O’Connor-Connolly said that the team attended the conference to gain greater insight into alternative energy sources, including waste-to-energy, solar and wind technology. She said priority areas that would promote the use of renewable energy included promoting solar energy and net metering of local homes, waste-to-energy measures, and hybrid electric cars.

As yet, the necessary amendments to the legislation to allow electric vehicles on Cayman’s roads have not been made. Nevertheless O’Connor-Connolly continued to say that the government would seek to move Cayman away from its dependence on oil.

“These technologies will allow Cayman to become more independent of the inevitable escalating oil prices while promoting cleaner, sustainable energy generation and more jobs for locals in a diversified industry,” she added.

The team included West Bay MLA Cline Glidden, Acting Deputy Permanent Secretary Tristan Hydes and Managing Director of the ERA Philip Thomas.

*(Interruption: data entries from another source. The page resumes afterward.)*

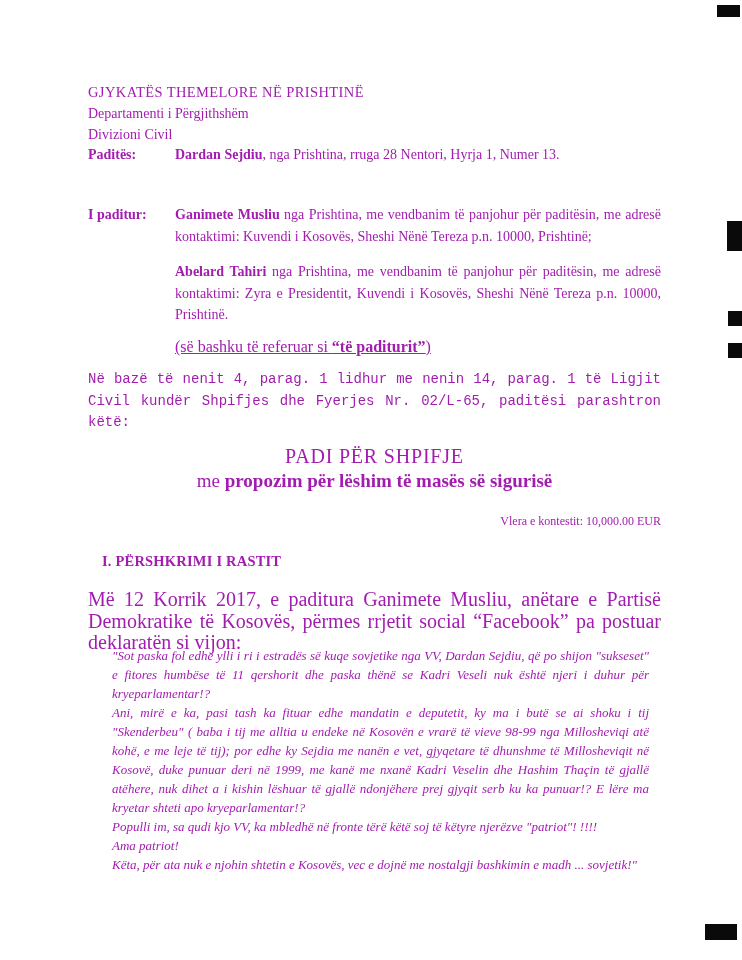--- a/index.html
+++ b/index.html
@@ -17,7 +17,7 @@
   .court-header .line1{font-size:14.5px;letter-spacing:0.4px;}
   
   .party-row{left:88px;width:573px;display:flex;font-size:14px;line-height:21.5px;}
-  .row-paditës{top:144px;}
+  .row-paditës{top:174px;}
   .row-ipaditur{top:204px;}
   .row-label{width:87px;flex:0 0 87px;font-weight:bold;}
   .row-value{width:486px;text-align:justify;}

The Caribbean Renewable Energy Forum was designed to impel renewable energy implementation across the region. 

Among its objectives were to define the regional energy market; pinpoint the bottlenecks in legislation, tariffs, technology, political will and finance and work towards solutions; introduce world class renewable energy technology to the Caribbean, and facilitate long term local and international investment in regional sustainable energy projects.

The forum was also aimed at exploring and encouraging energy conservation strategies across the region.